──────── BEREITGESTELLTER TEXT ────────

Nach Unwetter in Valencia

Diese Surseer organisieren Hilfe, wo der Staat versagt

Die Surseer Raquel Ramos Fernandez und ihr Ehemann Jonathan Maya Navarro setzen sich tatkräftig für spanische Unwetter-Opfer ein. (Bild: asc)

In Spanien wütete vergangene Woche das Unwetter «La Dana», über 200 Personen starben. Auch aus Sursee kommt nun Hilfe nach Valencia.

Seit gut einer Woche gehen Katastrophenbilder aus Spanien um die Welt. Das Unwetter «La Dana» forderte über 200 Todesopfer im Osten des Landes. Besonders stark betroffen ist unter anderem die Provinz Valencia, wo die Regenmassen am 29. Oktober heftig wüteten.

──────── EINGABEDATEN ────────

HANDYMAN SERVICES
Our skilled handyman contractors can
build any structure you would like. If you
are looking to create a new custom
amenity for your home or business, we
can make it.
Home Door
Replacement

────────

## ARBEITSANWEISUNG:
Extrahieren Sie aus dem bereitgestellten Text wortgetreu den Abschnitt, der mit den Worten „In Spanien wütete“ einsetzt und mit „Oktober heftig wüteten.“ schließt. Das Material ist für die Bearbeitung nicht erforderlich.

## ERLEDIGTE AUFGABE:
In Spanien wütete vergangene Woche das Unwetter «La Dana», über 200 Personen starben. Auch aus Sursee kommt nun Hilfe nach Valencia.

Seit gut einer Woche gehen Katastrophenbilder aus Spanien um die Welt. Das Unwetter «La Dana» forderte über 200 Todesopfer im Osten des Landes. Besonders stark betroffen ist unter anderem die Provinz Valencia, wo die Regenmassen am 29. Oktober heftig wüteten.